In einem Grundsatzentscheid des Bundesgerichts haben wir für unseren Kunden – ein Gemeinwesen im Kanton Zürich – erwirkt, dass Geldflüsse innerhalb des gleichen Gemeinwesens nicht mehr als Subventionen qualifiziert werden und somit nicht zu einer Kürzung des Vorsteuerabzugs führen.

Dem Urteil lag folgender Sachverhalt zugrunde:

Eine Gemeinde hatte bereits in der Vergangenheit Baukosten aus der Abteilung Liegenschaften an die anderen Abteilungen der Gemeinde und an Dritte weiterverrechnet. Als sie ein neues Rathaus für ihre Verwaltung baute, entschied sie sich, für die Vermietung zu optieren, um so die gesamte Vorsteuer auf den Bau- und Betriebskosten des neuen Rathauses geltend zu machen.

Im Rahmen einer Prüfung verweigerte die ESTV den Vorsteuerabzug mit der Begründung, dass eine durch Steuern finanzierte Dienststelle keine Vorsteuer auf Investitionen geltend machen kann, weil der Transfer des Geldes von der Abteilung, die die Steuern erhebt, zur Abteilung Immobilien eine Subvention darstellt, die gemäss Art. 33 Abs. 2 MWSTG zu einer Kürzung des Vorsteuerabzugsrecht führt.

Das Bundesgericht hat diese Praxis nun als nichtig und nicht gesetzeskonform erklärt.

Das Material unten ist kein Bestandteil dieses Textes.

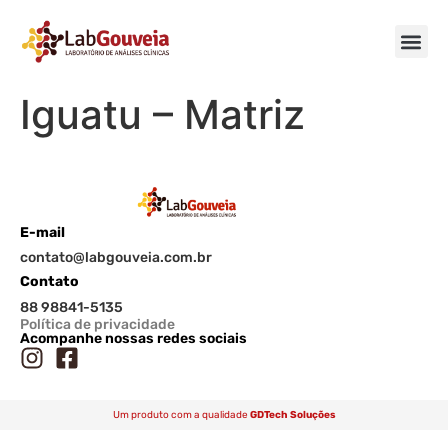
Iguatu – Matriz
E-mail
contato@labgouveia.com.br
Contato
88 98841-5135
Política de privacidade
Acompanhe nossas redes sociais
Um produto com a qualidade
GDTech Soluções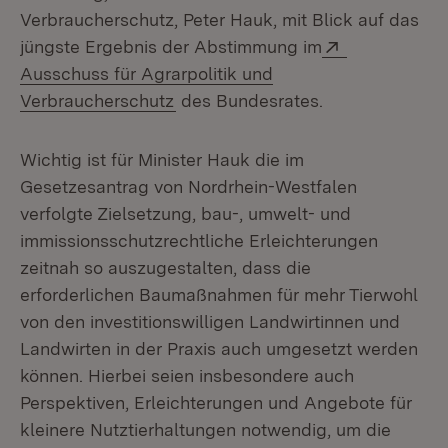
Verbraucherschutz, Peter Hauk, mit Blick auf das
Extern:
jüngste Ergebnis der Abstimmung im
Ausschuss für Agrarpolitik und
(Öffnet in neuem Fenster)
Verbraucherschutz
des Bundesrates.
Wichtig ist für Minister Hauk die im
Gesetzesantrag von Nordrhein-Westfalen
verfolgte Zielsetzung, bau-, umwelt- und
immissionsschutzrechtliche Erleichterungen
zeitnah so auszugestalten, dass die
erforderlichen Baumaßnahmen für mehr Tierwohl
von den investitionswilligen Landwirtinnen und
Landwirten in der Praxis auch umgesetzt werden
können. Hierbei seien insbesondere auch
Perspektiven, Erleichterungen und Angebote für
kleinere Nutztierhaltungen notwendig, um die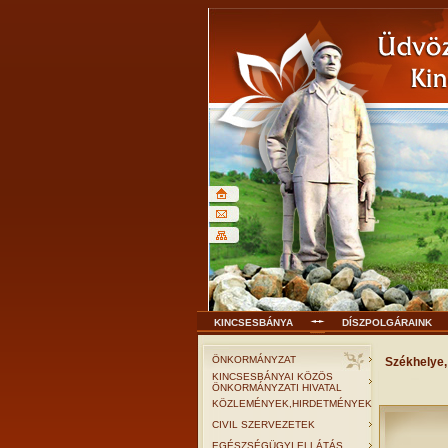
KINCSESBÁNYA
DÍSZPOLGÁRAINK
ÖNKORMÁNYZAT
Székhelye,
KINCSESBÁNYAI KÖZÖS
ÖNKORMÁNYZATI HIVATAL
KÖZLEMÉNYEK,HIRDETMÉNYEK
CIVIL SZERVEZETEK
EGÉSZSÉGÜGYI ELLÁTÁS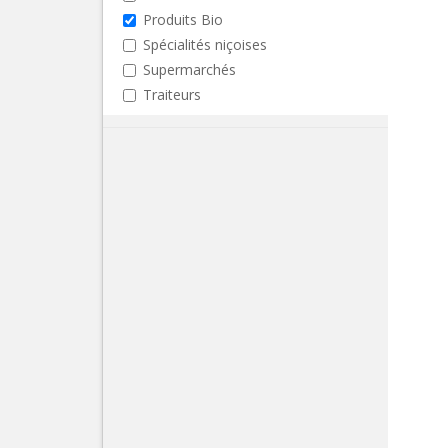
Produits Bio
Spécialités niçoises
Supermarchés
Traiteurs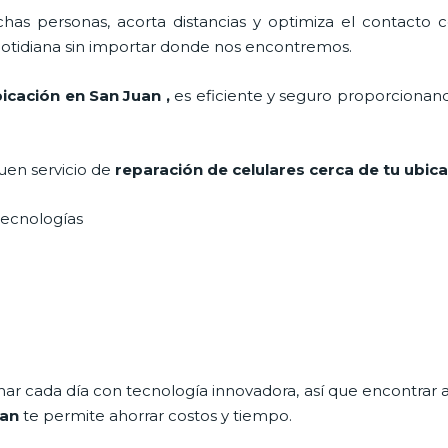
as personas, acorta distancias y optimiza el contacto co
a cotidiana sin importar donde nos encontremos.
bicación en San Juan
,
es eficiente y seguro proporcionand
uen servicio de
reparación de celulares cerca de tu ubic
s tecnologías
nar cada día con tecnología innovadora, así que encontrar a
uan
te
permite ahorrar costos y tiempo.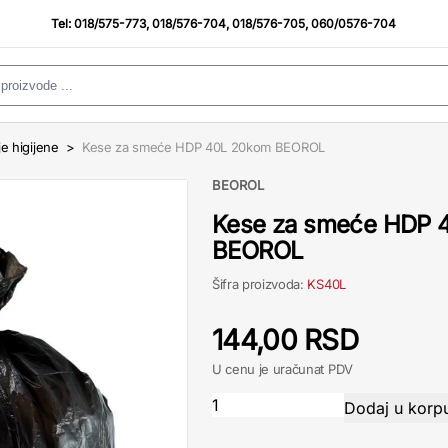
Tel:
018/575-773
,
018/576-704
,
018/576-705
,
060/0576-704
e higijene
>
Kese za smeće HDP 40L 20kom BEOROL
BEOROL
Kese za smeće HDP 
BEOROL
Šifra proizvoda:
KS40L
144,00 RSD
U cenu je uračunat PDV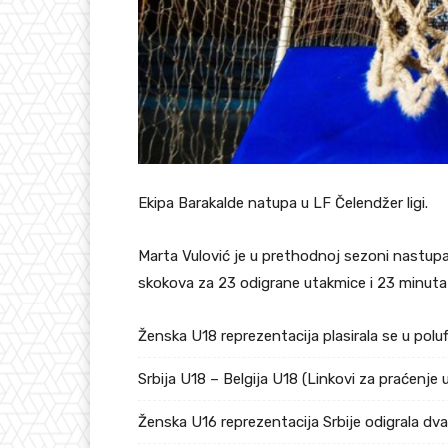
Ekipa Barakalde natupa u LF Čelendžer ligi.
Marta Vulović je u prethodnoj sezoni nastupal
skokova za 23 odigrane utakmice i 23 minuta
Ženska U18 reprezentacija plasirala se u pol
Srbija U18 – Belgija U18 (Linkovi za praćenje 
Ženska U16 reprezentacija Srbije odigrala dv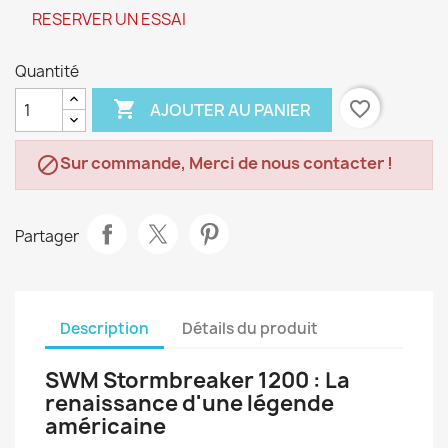
RESERVER UN ESSAI
Quantité

favorite_border
AJOUTER AU PANIER
Sur commande, Merci de nous contacter !

Partager
Description
Détails du produit
SWM Stormbreaker 1200 : La
renaissance d'une légende
américaine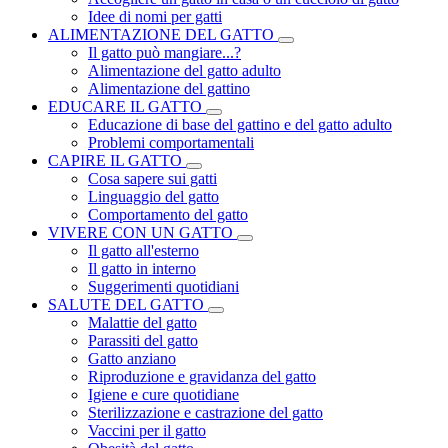
Idee di nomi per gatti
ALIMENTAZIONE DEL GATTO
Il gatto può mangiare...?
Alimentazione del gatto adulto
Alimentazione del gattino
EDUCARE IL GATTO
Educazione di base del gattino e del gatto adulto
Problemi comportamentali
CAPIRE IL GATTO
Cosa sapere sui gatti
Linguaggio del gatto
Comportamento del gatto
VIVERE CON UN GATTO
Il gatto all'esterno
Il gatto in interno
Suggerimenti quotidiani
SALUTE DEL GATTO
Malattie del gatto
Parassiti del gatto
Gatto anziano
Riproduzione e gravidanza del gatto
Igiene e cure quotidiane
Sterilizzazione e castrazione del gatto
Vaccini per il gatto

Dieser Entscheid wird die ESTV zwingen, ihre Praxis anzupassen. Gemeinden, Kantone, Städte usw., sollten deshalb prüfen, ob sie von diesem wegleitenden Urteil betroffen sind und (auch für die Vergangenheit) Vorsteuern geltend machen können, die bisher gekürzt worden sind.